Work that night wasn't bad. Except that we had on a bunch of college kids on their Senior Week and I had a tab sheet (drinks) that I couldn't find at the end of the cruise. They took it. And then proceeded to argue with me over the price I had charged them for drinks. So, I had to drop the overall total by $6 to please them (after talking with my boss who then talked to me about the fact that it wasn't so much that the tab was out, but that you thought it was in and paid) and the night just really didn't end the way I thought it was going to. Other than that, it was a great cruise. Walked away with $42 in tips so it wasn't all bad.

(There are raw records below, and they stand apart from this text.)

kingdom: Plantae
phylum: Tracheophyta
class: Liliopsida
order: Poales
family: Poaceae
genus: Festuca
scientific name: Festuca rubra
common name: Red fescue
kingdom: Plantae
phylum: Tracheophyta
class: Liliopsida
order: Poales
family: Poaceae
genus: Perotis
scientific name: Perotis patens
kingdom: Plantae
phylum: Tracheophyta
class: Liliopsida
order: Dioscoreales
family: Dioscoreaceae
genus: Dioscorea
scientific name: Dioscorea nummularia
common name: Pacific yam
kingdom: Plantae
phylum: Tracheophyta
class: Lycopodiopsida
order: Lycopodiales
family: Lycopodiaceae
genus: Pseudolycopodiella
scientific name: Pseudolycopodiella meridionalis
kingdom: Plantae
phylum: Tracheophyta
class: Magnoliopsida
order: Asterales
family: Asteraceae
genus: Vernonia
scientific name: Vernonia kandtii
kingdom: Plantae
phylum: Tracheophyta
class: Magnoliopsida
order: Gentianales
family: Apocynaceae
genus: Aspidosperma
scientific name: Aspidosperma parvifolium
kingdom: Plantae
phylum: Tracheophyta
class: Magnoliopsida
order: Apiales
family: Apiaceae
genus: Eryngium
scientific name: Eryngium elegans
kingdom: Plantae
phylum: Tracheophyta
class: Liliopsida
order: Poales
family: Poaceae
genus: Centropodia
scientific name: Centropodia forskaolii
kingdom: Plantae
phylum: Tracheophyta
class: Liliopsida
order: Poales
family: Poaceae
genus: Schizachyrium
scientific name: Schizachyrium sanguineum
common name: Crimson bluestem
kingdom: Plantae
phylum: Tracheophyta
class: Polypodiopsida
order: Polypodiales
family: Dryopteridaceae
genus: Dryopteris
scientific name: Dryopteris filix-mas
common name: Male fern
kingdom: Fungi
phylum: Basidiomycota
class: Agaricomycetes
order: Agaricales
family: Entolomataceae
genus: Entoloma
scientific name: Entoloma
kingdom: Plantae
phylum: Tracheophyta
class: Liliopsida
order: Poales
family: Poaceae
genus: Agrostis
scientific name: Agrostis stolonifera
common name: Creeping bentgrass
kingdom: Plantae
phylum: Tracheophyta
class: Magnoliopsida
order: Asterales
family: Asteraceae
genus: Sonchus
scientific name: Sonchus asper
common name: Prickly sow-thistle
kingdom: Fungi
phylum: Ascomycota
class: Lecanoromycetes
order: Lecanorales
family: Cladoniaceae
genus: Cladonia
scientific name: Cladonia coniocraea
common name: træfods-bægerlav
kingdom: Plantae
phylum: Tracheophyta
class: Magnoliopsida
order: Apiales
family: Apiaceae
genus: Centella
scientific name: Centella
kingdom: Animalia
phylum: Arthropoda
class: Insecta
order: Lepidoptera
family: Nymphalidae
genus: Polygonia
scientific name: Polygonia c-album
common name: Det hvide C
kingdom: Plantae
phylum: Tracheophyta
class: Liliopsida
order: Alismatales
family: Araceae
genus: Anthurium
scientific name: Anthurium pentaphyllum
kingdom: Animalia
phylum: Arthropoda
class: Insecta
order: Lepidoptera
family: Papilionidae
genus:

And now it's Wednesday. And my entire body is pretty much sore. See, lifting yesterday, it seemed like a good idea at the time to use a 25 pound weight and do declined crunches. Today, not so much. But sore is apparently good and I do feel stronger. Tomorrow I'll test my max's on my squat and my bench. This is almost hysterical - My benchpress maximum is 85 pounds, bar included. For my fitness test in August, I have to benchpress 140 pounds. My squat didn't really change much. 165 isn't that far away from my body weight, which I did last year, so I should be good to go.

I've already decided I'm going to resemble either a football player or Ahnold by the end of the summer. I'm strangely comfortable with that.

And considering that I have some errands to run after I vacuum the stairs, it would be wise for me to get off my ass and be productive. But I am definitely stopping at Dunkin' later. Most definitely.
"The difference between life and the movies is that a script has to make sense, and life doesn't."